Written task - Once the line with "cutting board: none [189,197,477,293]" is found in the entries below, print it and each following line exactly, stopping after the line with "cutting board: present"; print nothing else.

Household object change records
=-=-=

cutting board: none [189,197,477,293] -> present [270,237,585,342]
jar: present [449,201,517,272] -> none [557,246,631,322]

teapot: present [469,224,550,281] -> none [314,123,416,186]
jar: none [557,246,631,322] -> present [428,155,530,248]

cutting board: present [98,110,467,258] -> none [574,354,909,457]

=-=-=

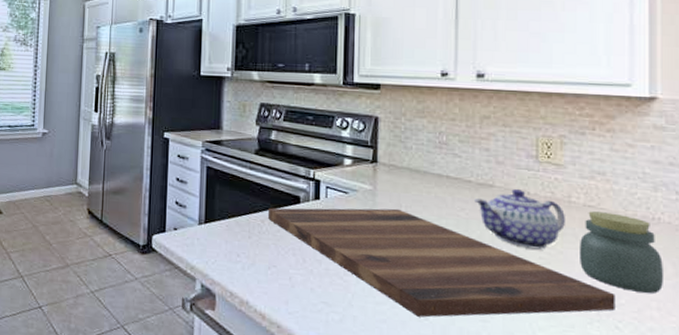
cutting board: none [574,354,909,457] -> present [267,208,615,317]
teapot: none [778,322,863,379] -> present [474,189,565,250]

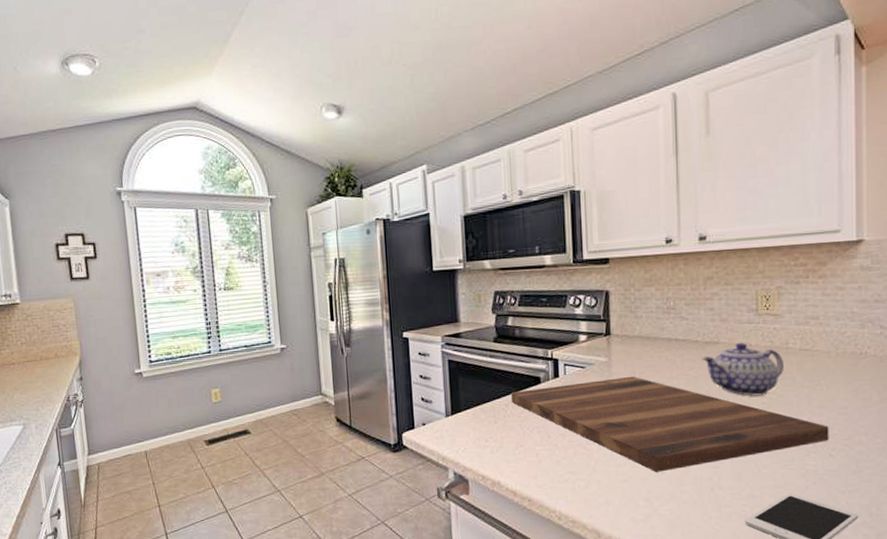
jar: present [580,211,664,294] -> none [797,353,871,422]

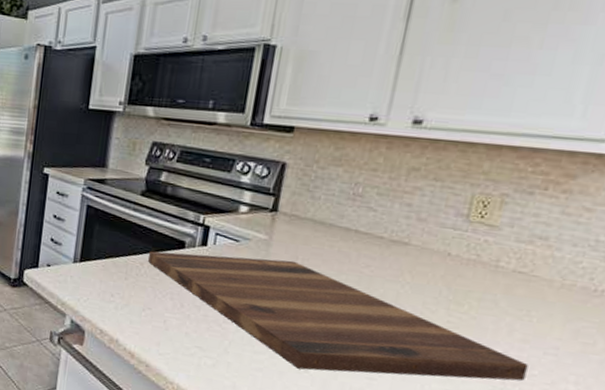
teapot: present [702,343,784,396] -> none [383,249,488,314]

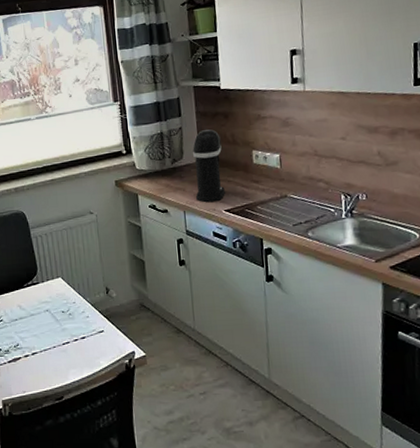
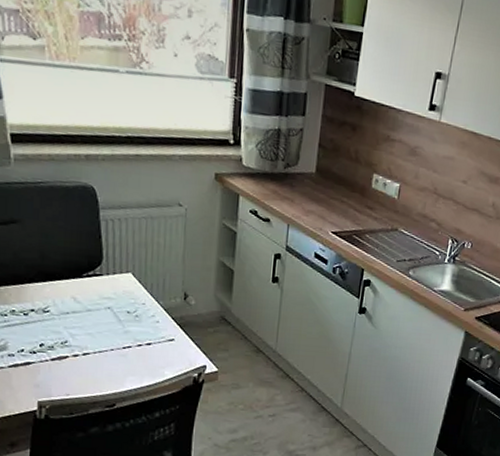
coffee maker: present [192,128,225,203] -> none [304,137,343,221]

=-=-=

Output of the task -
cutting board: none [189,197,477,293] -> present [270,237,585,342]
jar: present [449,201,517,272] -> none [557,246,631,322]

teapot: present [469,224,550,281] -> none [314,123,416,186]
jar: none [557,246,631,322] -> present [428,155,530,248]

cutting board: present [98,110,467,258] -> none [574,354,909,457]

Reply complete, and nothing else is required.